With the requirements of industrial and agricultural development, social development requirements, environmental protection awareness and standards, membrane separation as a new high-tech environmental protection technology has been more and more attention by the relevant departments. Membrane separation process for a new separation, concentration, purification technology, is to external energy as the driving force, by virtue of the components of the selective difference in the mass transfer in the membrane, the multi-component fluid separation, grading, purification and enrichment of the way, it is a large class of technology in general, the conventional and the liquid treatment of membrane technology, including microfiltration (MF), ultrafiltration (UF), nanofiltration (NF), reverse osmosis (RO), and electrodialysis (ED). ), and electrodialysis (ED).
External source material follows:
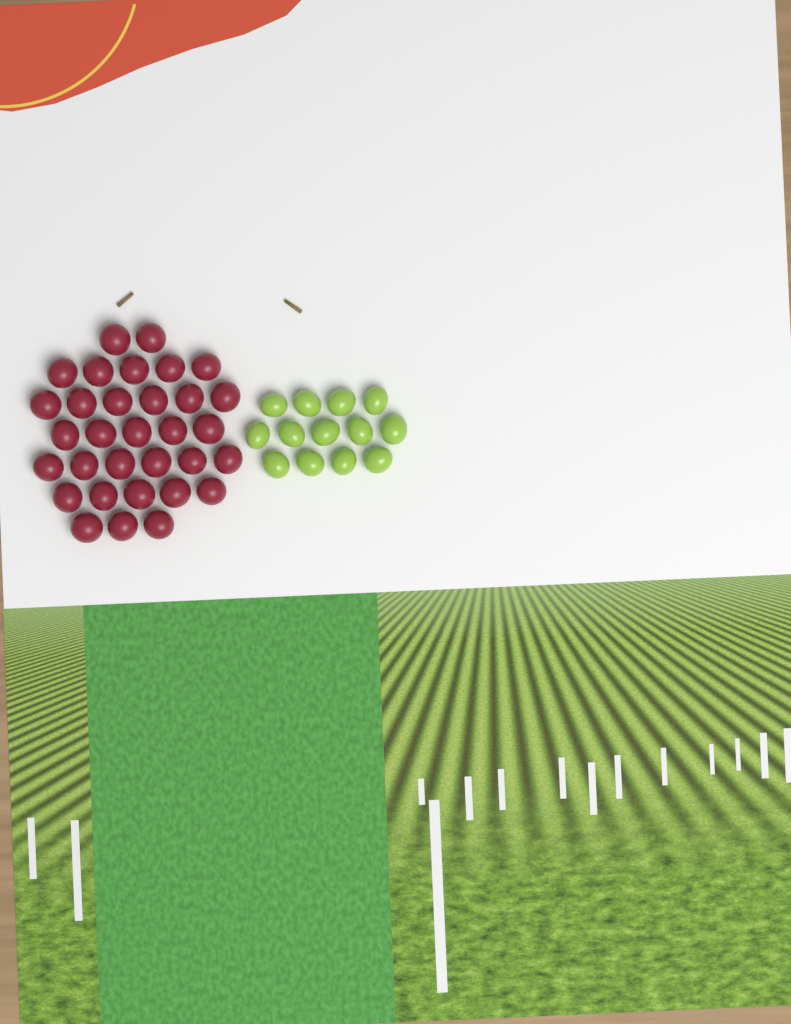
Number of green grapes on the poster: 13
These membrane separation technologies all utilize specially manufactured porous materials to selectively separate water and impurities in water to achieve people's specific purposes. This paper focuses on the research and analysis of reverse osmosis (RO) technology and its applications.

The basic principle of membrane separation 

The separation membrane is selectively permeable, so it allows some mixed substances to pass and some to be retained. It differs from conventional filtration in that the separation membrane can separate in the molecular range and the process is a physical one. However, with different membrane separation processes, the principles by which they allow substances to be retained and passed through are either similar or completely different. In general, separation membranes can separate substances that are mixed together by no more than two means, i.e., according to the difference in the physical properties of the mixture or according to the difference in the chemical properties of the mixture.

The process and characteristics of membrane separation 

The membrane is made into a configuration suitable for use, and the driving equipment (pressure pumps, or electric fields, or heaters, or vacuum pumps), valves, instrumentation and piping, etc., into a device, under certain process conditions, can come to the separation of an aqueous solution or a mixture of gases.

The component that passes through the membrane is called the permeate stream, and this separation technology is called membrane separation technology. The driving force of material selection through the membrane can be divided into two categories: one is with the help of external energy, the material occurs from the low level to the high level of flow; the second is the chemical potential difference as the driving force, the material occurs from the high level to the low level of flow. For a new type of high-tech technology, membrane separation has high efficiency, low energy consumption; separation temperature in the vicinity of room temperature, equipment control is simple; easy maintenance, stable operation; scale and processing capacity range is very large, small equipment size, occupies an area of less and so on, and thus also make it more and more attention, in the market share is also increasing year by year, the application range is more and more extensive.

Conventional Membrane Separation 

Membrane separation is a way of separating, classifying, purifying and enriching two-component or multi-component solutes and solvents by using natural or synthetic polymer membranes with external energy or chemical potential difference as the driving force. At present, the conventional membrane separation mainly includes: microfiltration, ultrafiltration, nanofiltration, reverse osmosis, electrodialysis and so on.

Application of reverse osmosis membrane in wastewater treatment 

Reverse osmosis is the finest filtration technology available. Reverse osmosis membrane can block all dissolved inorganic molecules as well as any organic matter with relative molecular mass greater than 100, while water molecules can pass through the membrane to become pure water. Its removal rate of divalent ions in water can reach up to 99.5%, and the removal rate of monovalent ions is also above 95%.